The empirical study in this research was limited to the South Brazilian context. External validity is a critical point in case study research. To what extent is the organizational learning process of IC specifically Brazilian, to what extent is it universal ? Given the lack of empirical research on this topic in other contexts, a clear answer can not be given for the moment. “Estrangeirismo” and flexibility, typical aspects of the Brazilian culture, appeared to accelerate intercultural learning in Brazil. This idea was initially self-asserted by the interviewees, but was supported by the literature on Brazilian culture. Nevertheless, it would be interesting to question foreign business partners or colleagues on the adaptation capacity and flexibility of the Brazilian people. It would also be interesting to further develop these emerging results through more country-specific and comparative studies of intercultural learning. A potential “Brazilian exception” should be considered as a proposition resulting from our study, and needs to be further tested with larger-scale research. In the meantime, this study proposes a theoretically founded and empirically supported model of organizational intercultural learning, and shows that the Brazilian culture is a fertile ground for IC.

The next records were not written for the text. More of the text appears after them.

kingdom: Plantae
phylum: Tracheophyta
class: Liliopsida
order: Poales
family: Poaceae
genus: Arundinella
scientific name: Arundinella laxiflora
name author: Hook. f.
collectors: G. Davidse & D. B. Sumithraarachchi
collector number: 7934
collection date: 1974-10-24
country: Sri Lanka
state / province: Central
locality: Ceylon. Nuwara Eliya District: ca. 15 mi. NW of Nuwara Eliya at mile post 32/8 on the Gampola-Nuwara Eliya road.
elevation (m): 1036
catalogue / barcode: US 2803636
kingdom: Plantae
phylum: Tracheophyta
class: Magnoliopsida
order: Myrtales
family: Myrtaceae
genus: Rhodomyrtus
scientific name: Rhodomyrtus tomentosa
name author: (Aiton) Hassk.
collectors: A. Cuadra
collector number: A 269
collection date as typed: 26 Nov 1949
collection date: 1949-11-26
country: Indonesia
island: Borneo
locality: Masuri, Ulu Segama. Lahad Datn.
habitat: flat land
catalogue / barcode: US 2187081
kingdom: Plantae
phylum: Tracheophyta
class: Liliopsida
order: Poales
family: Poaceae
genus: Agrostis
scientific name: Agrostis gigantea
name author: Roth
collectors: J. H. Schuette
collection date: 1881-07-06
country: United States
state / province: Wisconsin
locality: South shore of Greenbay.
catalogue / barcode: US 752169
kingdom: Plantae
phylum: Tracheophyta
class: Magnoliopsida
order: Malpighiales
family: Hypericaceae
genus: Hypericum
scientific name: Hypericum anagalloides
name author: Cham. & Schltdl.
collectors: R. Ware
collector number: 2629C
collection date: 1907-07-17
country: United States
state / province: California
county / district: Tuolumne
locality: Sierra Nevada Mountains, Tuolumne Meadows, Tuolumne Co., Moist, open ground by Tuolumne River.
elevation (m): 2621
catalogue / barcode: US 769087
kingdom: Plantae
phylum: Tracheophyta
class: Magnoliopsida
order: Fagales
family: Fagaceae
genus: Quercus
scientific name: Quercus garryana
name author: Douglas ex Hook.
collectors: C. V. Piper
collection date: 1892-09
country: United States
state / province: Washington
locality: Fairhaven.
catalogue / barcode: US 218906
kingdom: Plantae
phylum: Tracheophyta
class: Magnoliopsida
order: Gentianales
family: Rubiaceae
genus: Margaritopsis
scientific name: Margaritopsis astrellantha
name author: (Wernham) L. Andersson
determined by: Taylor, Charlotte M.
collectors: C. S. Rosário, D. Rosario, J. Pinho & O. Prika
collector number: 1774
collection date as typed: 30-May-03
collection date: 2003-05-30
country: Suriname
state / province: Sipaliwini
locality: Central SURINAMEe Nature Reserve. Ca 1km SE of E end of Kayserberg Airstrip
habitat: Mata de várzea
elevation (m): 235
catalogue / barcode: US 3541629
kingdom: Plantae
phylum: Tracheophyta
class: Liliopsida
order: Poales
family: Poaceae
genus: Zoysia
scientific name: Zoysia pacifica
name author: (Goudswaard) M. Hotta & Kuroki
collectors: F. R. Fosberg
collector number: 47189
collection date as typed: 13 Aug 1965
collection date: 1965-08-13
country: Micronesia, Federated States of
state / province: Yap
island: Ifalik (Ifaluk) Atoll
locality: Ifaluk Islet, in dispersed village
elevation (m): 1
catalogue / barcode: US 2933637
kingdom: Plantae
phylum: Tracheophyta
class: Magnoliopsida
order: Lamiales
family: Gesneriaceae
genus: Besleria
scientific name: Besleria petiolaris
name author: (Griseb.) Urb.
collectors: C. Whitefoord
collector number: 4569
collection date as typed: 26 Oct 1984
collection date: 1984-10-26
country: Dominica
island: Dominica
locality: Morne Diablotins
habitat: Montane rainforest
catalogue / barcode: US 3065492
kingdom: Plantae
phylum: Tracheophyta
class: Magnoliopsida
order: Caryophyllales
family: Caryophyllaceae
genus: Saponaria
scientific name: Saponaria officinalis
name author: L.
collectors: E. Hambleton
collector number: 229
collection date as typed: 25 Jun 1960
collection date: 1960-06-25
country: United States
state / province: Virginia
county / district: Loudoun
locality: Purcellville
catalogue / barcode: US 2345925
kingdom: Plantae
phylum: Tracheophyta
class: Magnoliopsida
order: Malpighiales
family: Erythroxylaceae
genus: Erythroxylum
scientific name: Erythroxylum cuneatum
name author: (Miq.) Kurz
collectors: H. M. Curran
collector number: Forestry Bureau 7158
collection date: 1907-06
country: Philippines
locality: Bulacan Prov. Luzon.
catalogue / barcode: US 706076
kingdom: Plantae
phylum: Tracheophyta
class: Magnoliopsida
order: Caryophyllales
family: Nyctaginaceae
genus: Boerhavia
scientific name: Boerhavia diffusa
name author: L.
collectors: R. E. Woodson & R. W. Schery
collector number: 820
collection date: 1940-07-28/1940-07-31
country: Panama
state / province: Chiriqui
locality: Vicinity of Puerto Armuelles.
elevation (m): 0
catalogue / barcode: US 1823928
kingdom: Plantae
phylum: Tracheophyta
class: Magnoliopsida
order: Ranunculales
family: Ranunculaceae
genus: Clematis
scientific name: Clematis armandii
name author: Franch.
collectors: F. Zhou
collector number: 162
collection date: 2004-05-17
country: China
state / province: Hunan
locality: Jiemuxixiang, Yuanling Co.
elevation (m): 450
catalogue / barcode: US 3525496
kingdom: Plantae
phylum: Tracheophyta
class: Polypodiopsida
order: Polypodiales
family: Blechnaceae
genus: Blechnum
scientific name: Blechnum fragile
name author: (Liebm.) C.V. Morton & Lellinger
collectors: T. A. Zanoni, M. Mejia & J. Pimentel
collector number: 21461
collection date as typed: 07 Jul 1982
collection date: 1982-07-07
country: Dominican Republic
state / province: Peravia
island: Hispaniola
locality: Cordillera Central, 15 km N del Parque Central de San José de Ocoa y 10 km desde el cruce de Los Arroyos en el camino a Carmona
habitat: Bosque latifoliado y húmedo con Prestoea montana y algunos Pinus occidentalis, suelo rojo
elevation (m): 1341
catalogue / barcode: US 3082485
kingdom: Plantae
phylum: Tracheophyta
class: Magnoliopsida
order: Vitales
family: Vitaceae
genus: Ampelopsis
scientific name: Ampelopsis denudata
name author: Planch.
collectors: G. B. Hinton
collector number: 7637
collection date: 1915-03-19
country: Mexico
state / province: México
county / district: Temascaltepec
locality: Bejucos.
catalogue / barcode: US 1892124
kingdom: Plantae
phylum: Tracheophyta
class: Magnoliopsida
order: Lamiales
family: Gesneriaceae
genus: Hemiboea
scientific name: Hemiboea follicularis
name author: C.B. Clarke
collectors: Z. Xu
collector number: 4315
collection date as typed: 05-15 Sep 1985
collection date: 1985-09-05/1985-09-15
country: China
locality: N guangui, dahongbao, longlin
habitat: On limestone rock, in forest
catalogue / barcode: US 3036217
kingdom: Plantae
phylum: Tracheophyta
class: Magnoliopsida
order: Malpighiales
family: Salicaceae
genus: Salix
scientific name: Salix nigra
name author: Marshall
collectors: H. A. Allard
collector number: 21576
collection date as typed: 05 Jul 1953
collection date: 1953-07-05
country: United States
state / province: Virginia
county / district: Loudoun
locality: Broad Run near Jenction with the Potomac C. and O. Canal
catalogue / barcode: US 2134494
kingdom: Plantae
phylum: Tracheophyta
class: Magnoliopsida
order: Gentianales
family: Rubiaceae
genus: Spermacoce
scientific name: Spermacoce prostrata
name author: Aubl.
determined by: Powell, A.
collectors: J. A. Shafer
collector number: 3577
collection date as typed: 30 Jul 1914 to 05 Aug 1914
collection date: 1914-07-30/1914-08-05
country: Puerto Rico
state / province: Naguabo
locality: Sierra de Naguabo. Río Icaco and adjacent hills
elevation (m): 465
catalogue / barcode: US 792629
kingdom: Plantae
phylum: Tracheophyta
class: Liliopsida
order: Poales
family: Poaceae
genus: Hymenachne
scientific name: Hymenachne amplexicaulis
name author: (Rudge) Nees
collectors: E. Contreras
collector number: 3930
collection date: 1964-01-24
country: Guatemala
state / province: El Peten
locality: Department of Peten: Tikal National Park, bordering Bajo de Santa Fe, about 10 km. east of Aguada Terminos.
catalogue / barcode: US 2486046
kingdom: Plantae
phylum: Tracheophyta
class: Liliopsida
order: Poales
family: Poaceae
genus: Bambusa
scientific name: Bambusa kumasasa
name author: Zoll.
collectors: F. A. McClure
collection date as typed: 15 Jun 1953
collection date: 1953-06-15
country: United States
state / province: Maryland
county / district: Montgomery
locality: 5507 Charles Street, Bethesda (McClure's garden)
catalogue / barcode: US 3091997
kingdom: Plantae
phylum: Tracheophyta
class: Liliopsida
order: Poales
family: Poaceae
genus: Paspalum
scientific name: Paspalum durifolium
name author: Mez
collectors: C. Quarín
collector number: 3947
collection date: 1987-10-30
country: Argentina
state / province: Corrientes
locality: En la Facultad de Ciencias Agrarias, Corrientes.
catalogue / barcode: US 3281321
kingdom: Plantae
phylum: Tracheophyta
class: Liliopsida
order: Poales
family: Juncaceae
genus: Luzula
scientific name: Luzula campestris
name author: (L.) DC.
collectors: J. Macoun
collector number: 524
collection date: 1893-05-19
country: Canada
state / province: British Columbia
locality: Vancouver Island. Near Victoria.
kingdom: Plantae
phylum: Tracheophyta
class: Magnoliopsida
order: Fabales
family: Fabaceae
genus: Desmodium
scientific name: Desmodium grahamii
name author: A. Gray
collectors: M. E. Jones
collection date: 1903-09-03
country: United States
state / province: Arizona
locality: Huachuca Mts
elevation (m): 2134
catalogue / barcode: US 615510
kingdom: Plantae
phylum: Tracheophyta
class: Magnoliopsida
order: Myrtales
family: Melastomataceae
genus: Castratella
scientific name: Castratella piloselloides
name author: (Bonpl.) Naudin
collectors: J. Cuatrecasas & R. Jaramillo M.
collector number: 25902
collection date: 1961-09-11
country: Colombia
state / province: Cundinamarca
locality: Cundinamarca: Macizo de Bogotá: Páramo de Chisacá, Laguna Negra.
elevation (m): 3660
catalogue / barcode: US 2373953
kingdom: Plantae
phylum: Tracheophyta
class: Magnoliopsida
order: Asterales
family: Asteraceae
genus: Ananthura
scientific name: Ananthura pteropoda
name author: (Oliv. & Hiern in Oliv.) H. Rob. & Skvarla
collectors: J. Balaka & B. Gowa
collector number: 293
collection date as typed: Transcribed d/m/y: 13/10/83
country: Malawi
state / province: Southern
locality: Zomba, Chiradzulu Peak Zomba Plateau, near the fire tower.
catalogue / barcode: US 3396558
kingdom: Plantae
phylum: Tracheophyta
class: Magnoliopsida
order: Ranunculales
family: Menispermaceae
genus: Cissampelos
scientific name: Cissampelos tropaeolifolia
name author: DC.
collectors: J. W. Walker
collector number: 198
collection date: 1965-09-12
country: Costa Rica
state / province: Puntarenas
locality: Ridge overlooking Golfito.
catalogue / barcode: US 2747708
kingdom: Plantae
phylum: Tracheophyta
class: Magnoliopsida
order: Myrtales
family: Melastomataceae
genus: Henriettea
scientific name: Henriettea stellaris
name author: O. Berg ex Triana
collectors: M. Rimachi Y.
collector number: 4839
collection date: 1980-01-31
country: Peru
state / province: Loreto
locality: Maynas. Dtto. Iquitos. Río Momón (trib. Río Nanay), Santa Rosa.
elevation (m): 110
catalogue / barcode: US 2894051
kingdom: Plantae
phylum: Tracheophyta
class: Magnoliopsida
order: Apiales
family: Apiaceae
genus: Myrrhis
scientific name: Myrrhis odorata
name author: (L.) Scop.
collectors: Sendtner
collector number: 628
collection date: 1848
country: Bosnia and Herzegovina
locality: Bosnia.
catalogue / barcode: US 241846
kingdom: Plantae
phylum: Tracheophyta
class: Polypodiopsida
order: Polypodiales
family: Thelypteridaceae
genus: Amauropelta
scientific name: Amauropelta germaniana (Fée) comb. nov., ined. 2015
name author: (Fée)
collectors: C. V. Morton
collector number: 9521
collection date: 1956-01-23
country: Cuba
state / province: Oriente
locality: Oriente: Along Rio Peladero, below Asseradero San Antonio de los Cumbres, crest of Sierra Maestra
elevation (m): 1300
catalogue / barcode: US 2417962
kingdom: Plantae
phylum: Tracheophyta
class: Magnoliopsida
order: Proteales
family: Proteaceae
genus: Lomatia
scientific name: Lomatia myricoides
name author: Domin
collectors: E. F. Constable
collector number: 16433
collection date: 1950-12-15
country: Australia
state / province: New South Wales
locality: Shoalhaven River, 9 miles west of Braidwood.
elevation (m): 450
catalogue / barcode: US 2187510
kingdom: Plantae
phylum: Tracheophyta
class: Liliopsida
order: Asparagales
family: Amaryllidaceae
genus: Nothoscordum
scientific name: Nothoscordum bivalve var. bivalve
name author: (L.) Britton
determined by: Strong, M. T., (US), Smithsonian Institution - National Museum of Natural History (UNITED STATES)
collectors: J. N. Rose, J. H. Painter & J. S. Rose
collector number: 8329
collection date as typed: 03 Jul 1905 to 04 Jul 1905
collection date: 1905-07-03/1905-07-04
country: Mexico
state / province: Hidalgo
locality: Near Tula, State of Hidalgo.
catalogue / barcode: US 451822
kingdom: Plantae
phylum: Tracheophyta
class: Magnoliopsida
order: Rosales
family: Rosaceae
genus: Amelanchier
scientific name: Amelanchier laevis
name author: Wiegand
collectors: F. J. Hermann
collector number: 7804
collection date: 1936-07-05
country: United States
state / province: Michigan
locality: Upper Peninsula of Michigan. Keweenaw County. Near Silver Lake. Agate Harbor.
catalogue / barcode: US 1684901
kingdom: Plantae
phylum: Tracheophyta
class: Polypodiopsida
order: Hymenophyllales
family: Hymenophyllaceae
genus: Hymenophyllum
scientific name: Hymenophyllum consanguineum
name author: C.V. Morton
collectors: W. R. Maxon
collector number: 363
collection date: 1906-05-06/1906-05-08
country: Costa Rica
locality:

Managers who intend to develop their company’s IC can draw several insights from this study. OL of IC requires that cultural diversity be valued within the organization, through

  • high decentralization of decision-making to locals, especially concerning the management of customer relationships,

  • development of intercultural interaction within the company, through foreign assignments, intercultural teams and international meetings.

To this effect, strategic intent is necessary. Top managers must be convinced of the importance of IC and should possess IC themselves. Some people, such as the Brazilians evidently, develop IC more easily than others. Companies seeking to develop organizational IC should endeavor to recruit people who possess high IC or good learning potential for IC when considering strategic positions or top management teams.